Groundball rate is somewhat correlated with BABIP (positively) only because flyballs that are not homeruns are more likely to be turned into outs than groundballs. The correlation is not all that high (.11), and is barely far enough from zero to assume there is a real correlation. There is also a slight negative correlation (-.18) between a pitcher's strikeout rate and his BABIP the following year, too. In reality, the question is why BABIP has such a poor correlation for pitchers.
To project future hitter performance, not only is it useful to know his homerun, walk, and strikeout rates, but it is important to know his BABIP. However, to project future pitcher performance, it is still useful to look at his homerun, walk, and strikeout rates, but knowing his BABIP will not help the projection at all. When projection systems like PECOTA make ERA projections that turn out to be accurate, even though they do not seem in line with the previous year's ERA, they are using a trick-they are mostly using strikeouts, walks, and homeruns to predict ERA, and are not using last year's ERA much at all! Of course, the pitcher does seem to have a little tendency to control BABIP, but that effect is captured by looking at his strikeouts and groundball rate. If hitters had a high BABIP against him the year before, that might be an accident. It's best to look at how many people he struck out and that will tell you whether he can induce weak contact better than how much weak contact he caused last year.

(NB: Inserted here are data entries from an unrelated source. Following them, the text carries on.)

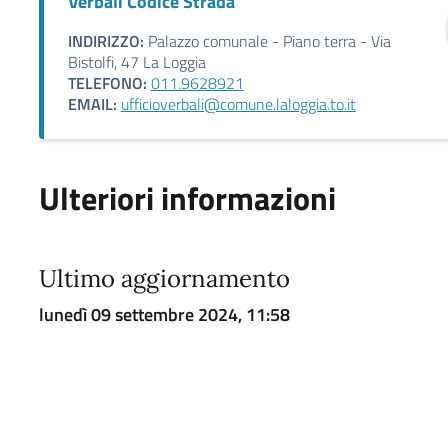
Verbali Codice Strada
INDIRIZZO:
Palazzo comunale - Piano terra - Via
Bistolfi, 47 La Loggia
TELEFONO:
011.9628921
EMAIL:
ufficioverbali@comune.laloggia.to.it
Ulteriori informazioni
Ultimo aggiornamento
lunedì 09 settembre 2024, 11:58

There is clearly a dilemma here. On one hand, we see a meatball lined into the gap, and we know the pitcher probably messed up. On the other hand, we keep looking at all these numbers that tell us pitchers who give up a lot of line drives are no more likely than other pitchers to give up a lot of line drives the next year. What gives?
The concept is no more complicated than rock/paper/scissors. If you have ever played rock/paper/scissors before, you know that you can't keep doing the same thing over and over, and you can't be any more likely to do rock, paper, or scissors at any given time. You need to randomize. In game theory, we call this approach a mixed strategy.
When it comes to pitching, we know that if a pitcher threw a fastball on the outside corner every single pitch all year long, the hitters would eventually discover this and start hitting the ball the other way. The result would be a lot of opposite field hits and a high BABIP. Pitchers who are predictable get told by their coaches to "keep the hitter honest." What they are saying in game theory terms is "play a mixed strategy." Even if you are a little predictable one day, you can switch your approach. The result is that sometimes the pitcher throws an 0-2 fastball right down the middle and the hitter is caught looking. Pitchers are taught to randomize their pitches and locations, and as a result, a line drive often comes from a hitter guessing right. Chipper Jones recently said, "For me, plate discipline is being able to know what pitch you want to put in play before you step in the box and not swinging at anything else but that." That is certainly one way to guess right, and that's why Chipper Jones' BABIP has been .343, .352, and .388 compared to league averages of around .300 in the last three years. For pitchers, the best way to have a low BABIP is apparently just to face Chipper Jones less. It's not that pitchers don't control BABIP-it's that pitchers barely differ in their abilities to control it, because the only control they have is to try and stay unpredictable.